Located on one corner of Gili Banta, Tanduk Rusa can be a bit of a rollercoaster ride. But the long reef that stretches along the side of the island is a calmer dive for this less experienced. Manta rays pass along this reef.
This is a great night dive. Stargazers are the main attraction here. The big sandy area also hosts long-armed octopus, flounders, stone fish and waspfish.
Sangeang is an active volcano off Sumbawa island. Many liveaboards will stop here for a day of diving. There are plenty of dive sites.

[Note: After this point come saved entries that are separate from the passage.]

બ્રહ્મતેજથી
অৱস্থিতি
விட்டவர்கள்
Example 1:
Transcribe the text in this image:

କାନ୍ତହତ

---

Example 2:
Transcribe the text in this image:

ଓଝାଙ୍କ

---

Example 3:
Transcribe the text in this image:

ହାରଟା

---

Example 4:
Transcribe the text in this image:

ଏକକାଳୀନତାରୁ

Ever tried diving in an underwater jacuzzi?! Due to the active status of the volcano, gases bubble up from under the sand. In one section of this dive site, the entire sandy area has streams of bubbles rising out of the sand. This very unique diving experience will be remembered fondly by divers.
In front of the village of Bontoh, is a great dive site. Critters galore can be found in the black sand here. This dive site is especially good for a night dive.

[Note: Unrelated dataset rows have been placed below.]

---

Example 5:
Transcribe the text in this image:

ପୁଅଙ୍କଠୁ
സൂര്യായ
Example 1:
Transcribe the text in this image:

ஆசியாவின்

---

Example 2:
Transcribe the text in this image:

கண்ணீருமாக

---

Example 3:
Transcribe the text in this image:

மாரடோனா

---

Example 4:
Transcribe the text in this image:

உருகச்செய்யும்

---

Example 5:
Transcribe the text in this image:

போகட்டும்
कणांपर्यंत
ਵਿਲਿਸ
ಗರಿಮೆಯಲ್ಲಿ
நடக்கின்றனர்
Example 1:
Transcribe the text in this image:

The busy port of Bima is on the island of Sumbawa. Some liveaboards begin or end their cruises here.
Near the outside of Bima Bay is a shoreline that provides excellent critter diving. All the unusual suspects can be seen here! Muck diving here is brilliant.

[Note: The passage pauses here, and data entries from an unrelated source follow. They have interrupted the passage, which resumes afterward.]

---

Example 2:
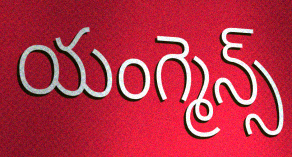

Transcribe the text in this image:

యంగ్మెన్స్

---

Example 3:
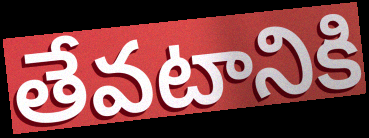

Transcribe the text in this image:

తేవటానికి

Of course, the highlight in Komodo National Park is to see Komodo dragons. Two islands, Komodo and Rinca, have a ranger station. Liveaboards will include at least one land excursion to see these large lizards. Komodo dragons are not found anywhere else in the world and so this is definitely a once in a lifetime experience.
On Gili Lawalaut has a beautiful beach that can be visited at high tide. There is also a short trek up to a viewpoint to look out over the islands in the Komodo Flores channel.
On Gili Lawa Darat there are several treks. If you walk to the very top at sunset time the views are stunning.
On Padar Island there is also a trek to a viewpoint. The viewpoint starts nearby to where the liveaboards anchor. You can hike up the hill and then down the other to a beautiful pink sand beach.
A visit to Komodo Village is a great cultural experience. Here the houses are built on stilts, a big reason for that is to keep out the Komodo dragons that the local people share the island with!
There are lots of pretty beaches in Komodo. Pink Beach a popular beach to visit to see the extraordinary pink sand.
Marine Park and Conservation in Komodo
Komodo was first declared a nature reserve in 1965. Komodo National Park was founded in 1980 to protect the Komodo dragon. Later the park was dedicated to protecting other species, including marine species. In 1991, the national park was made a UNESCO World Heritage Site.
Komodo island itself is between the islands of Sumbawa and Flores. The three major islands inside the national park are Komodo, Rinca and Padar. 26 smaller islands are also within the park.
Komodo Dragons exist nowhere else in the world. There are around 5,700 of these giant lizards living within the Komodo National Park. Scientists studying the theory of evolution are very interested in the Komodo Dragon. Komodo dragons are a protected species.
In 2014 Indonesia established the world’s largest sanctuary for manta rays. Manta rays are a protected species throughout the entire archipelago.